THE centenary commemoration of King Mandume Ya Ndemufayo’s death at the Omhedi Palace of Queen Martha Nelumbu served as a reminder of the unity that abides in the land of the brave, bringing together thousands of people from all walks of life, and from all corners of Namibia.
In an affirmation of unity of all tribes, several traditional authority leaders described the late Oukwanyama king Mandume ya Ndemufayo as a fearless fighter, who had an unwavering determination to defend the territorial integrity of his people- the greater populace of the nation.
Whilst the February 6 commemoration might have knocked sense in some influential people who have in the recent past fuelled tribal connotation with a regressive effect on Namibia’s socio-political system, the tribalistic innuendos that have been reaching our ears should be denounced and eradicated from our society.
Of note amongst a plethora of similar connotations, Swapo parliamentarian Ida Hoffman, who is also the chairperson of the Nama Genocide Technical Committee, was quoted in a daily this week saying that the Nama people were being excluded from the country’s economic mainstream.
“There are no jobs for our people.

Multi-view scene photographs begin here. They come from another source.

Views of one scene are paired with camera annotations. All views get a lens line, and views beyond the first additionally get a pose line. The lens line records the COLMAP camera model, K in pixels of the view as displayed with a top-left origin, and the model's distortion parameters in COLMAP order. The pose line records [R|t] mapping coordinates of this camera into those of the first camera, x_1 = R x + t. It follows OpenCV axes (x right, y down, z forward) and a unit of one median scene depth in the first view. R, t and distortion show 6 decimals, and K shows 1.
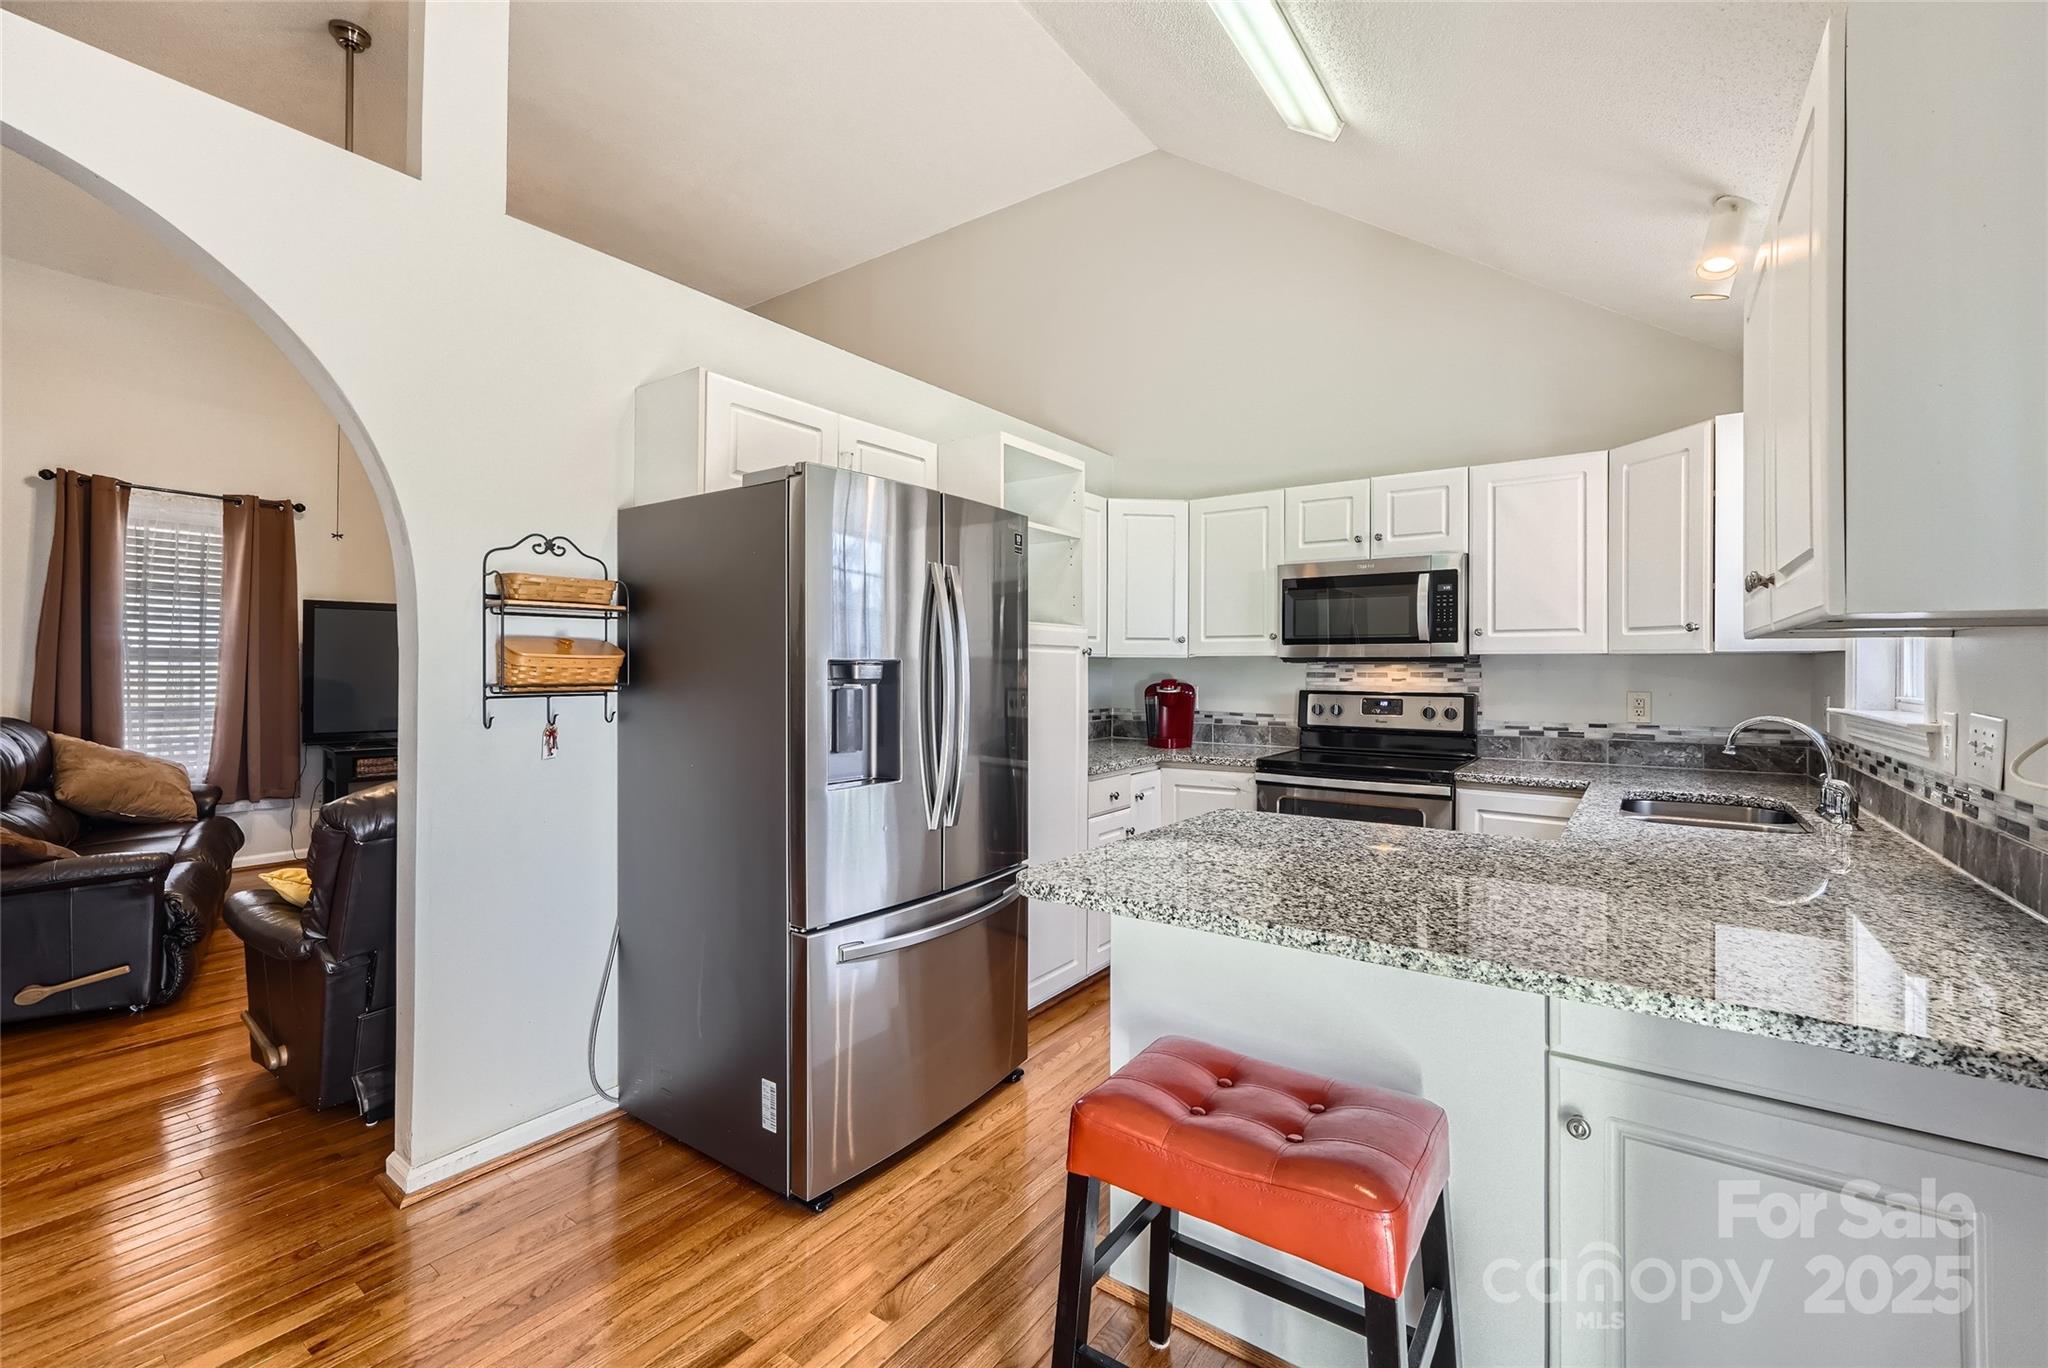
lens RADIAL K [[868.5, 0, 1013.9], [0, 868.5, 669.0], [0, 0, 1]] dist [-0.017613, 0.007248]
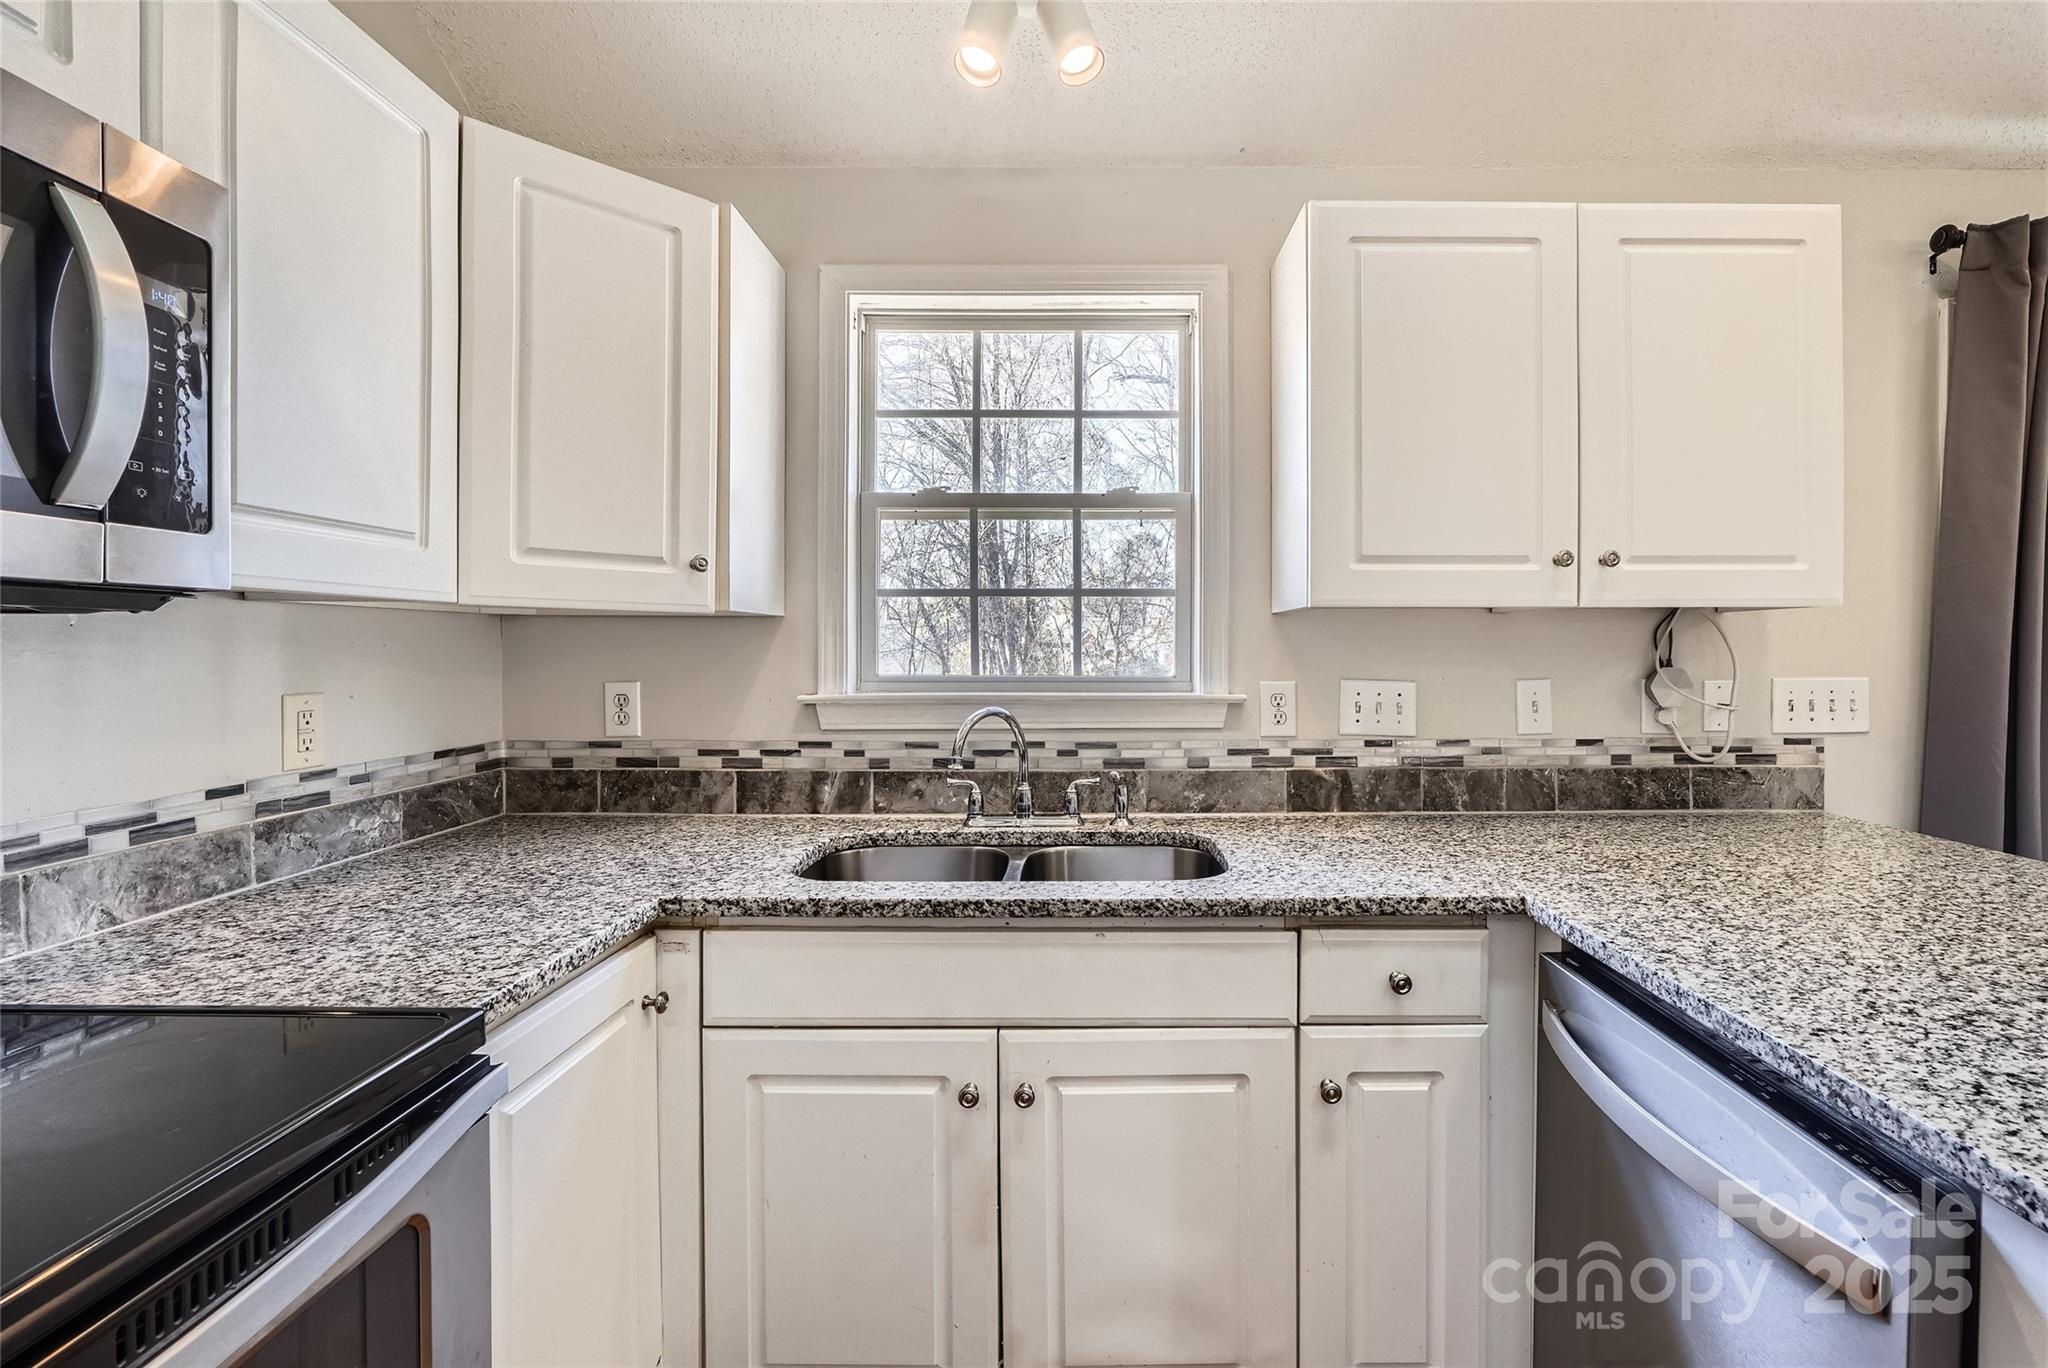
lens RADIAL K [[915.8, 0, 1081.0], [0, 915.8, 655.3], [0, 0, 1]] dist [-0.022224, 0.008474]
pose [[-0.589839, -0.010998, 0.807446, 0.145305], [-0.001113, 0.999917, 0.012807, 0.001167], [-0.807520, 0.006656, -0.589802, 0.948726]]
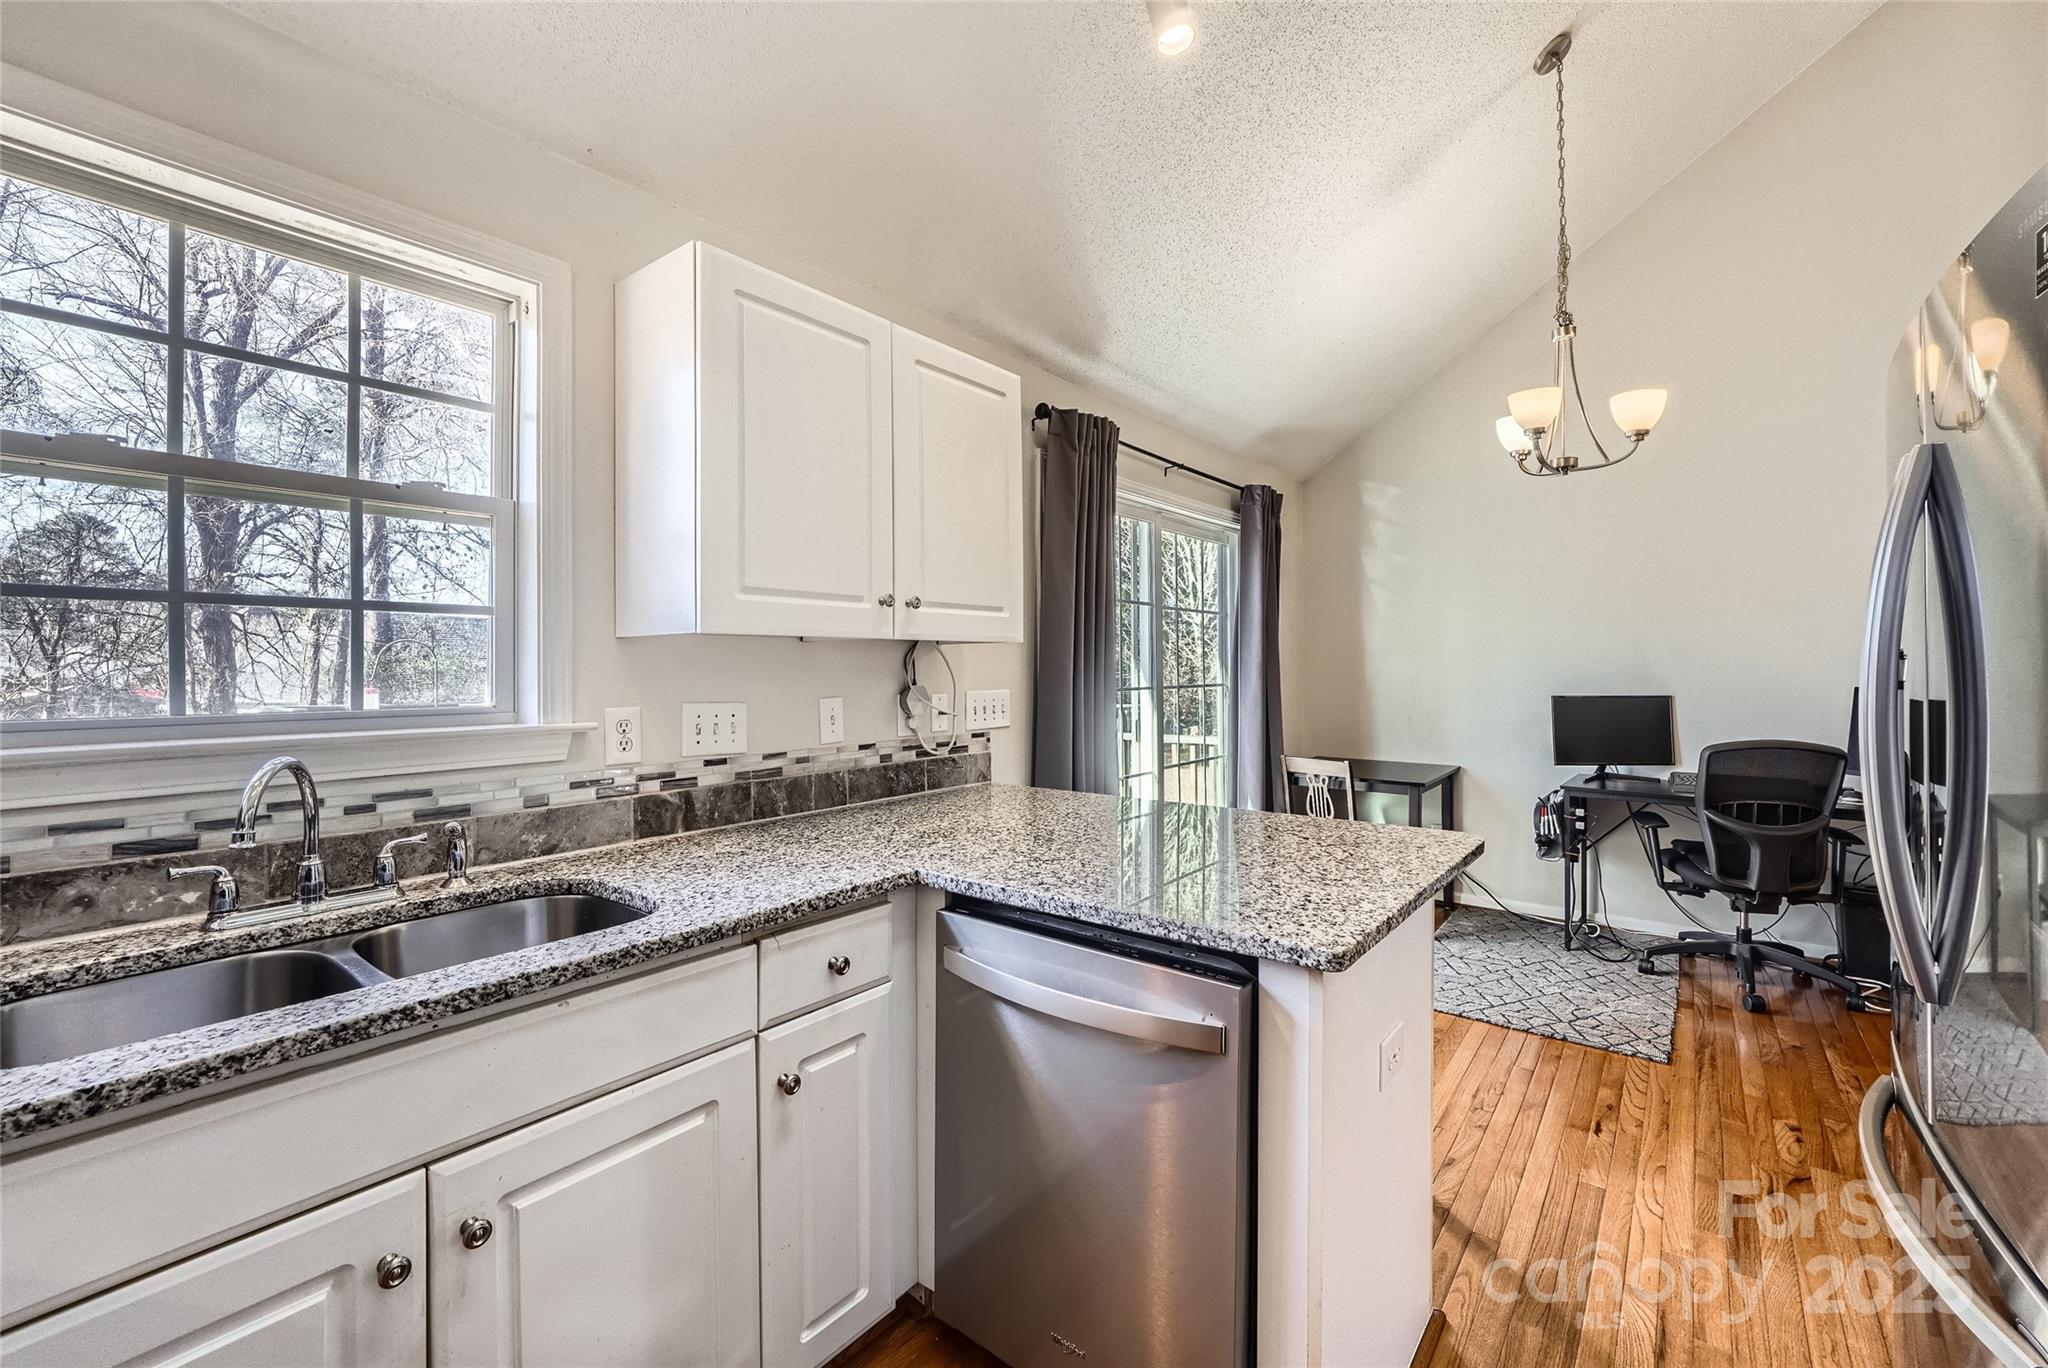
lens RADIAL K [[862.2, 0, 1026.0], [0, 862.2, 663.2], [0, 0, 1]] dist [-0.020957, 0.007350]
pose [[-0.999502, 0.001394, 0.031527, 0.275756], [0.001282, 0.999993, -0.003565, -0.000198], [-0.031532, -0.003522, -0.999497, 1.029194]]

They are being tagged as lazy and drunkards. People have been transported in with yellow and orange buses to take their jobs,” she said without going into detail.
Having been incarcerated by the apartheid regime for amongst resisting Bantustan – a major administrative device for black exclusion – Hoffman ought to be amongst the first Namibian heroines to dismiss tribalism with contempt.
With very little doubt, such public statements from societal leaders have been known to raise the evil head of tribalism and divide society thereby eroding the gains of independence.
Great cadres of unity and heroes of the Namibia struggle such as Hendrik Witbooi who was a chief of the ǀKhowesin people, a sub-tribe of the Khoikhoi and Samuel Maharero who was a Paramount Chief of the Herero people in German South-West Africa, must be turning in their grave as their work is being undone by individuals who have failed to grasp the concept of a unified state.
If those who are supposed to know better do not act better and show responsibility and perpetuate the tribalism that the country has been known to have had over a number of years, then they are simply not fit to lead any ethnic group or hold any public office if Namibia is to move forward.
While there is nothing wrong with expressions of pride in one’s cultural practices naturally embraced by people of a particular tribe, this cannot be done to the detriment of other tribes, especially with respect to the distribution of public goods and other resources in the hands of the state.
With an acute need to treat the issue of land in the South with great sensitivity, it should be known that Government has acknowledged the need to address the issue and made a commitment that it will do so. Namibia ought to be a country of equal opportunities for all irrespective of tribal background or affinity, culture, language, religion. This is what our Constitution seeks to achieve and we should never undermine it for selfish and short-term gains.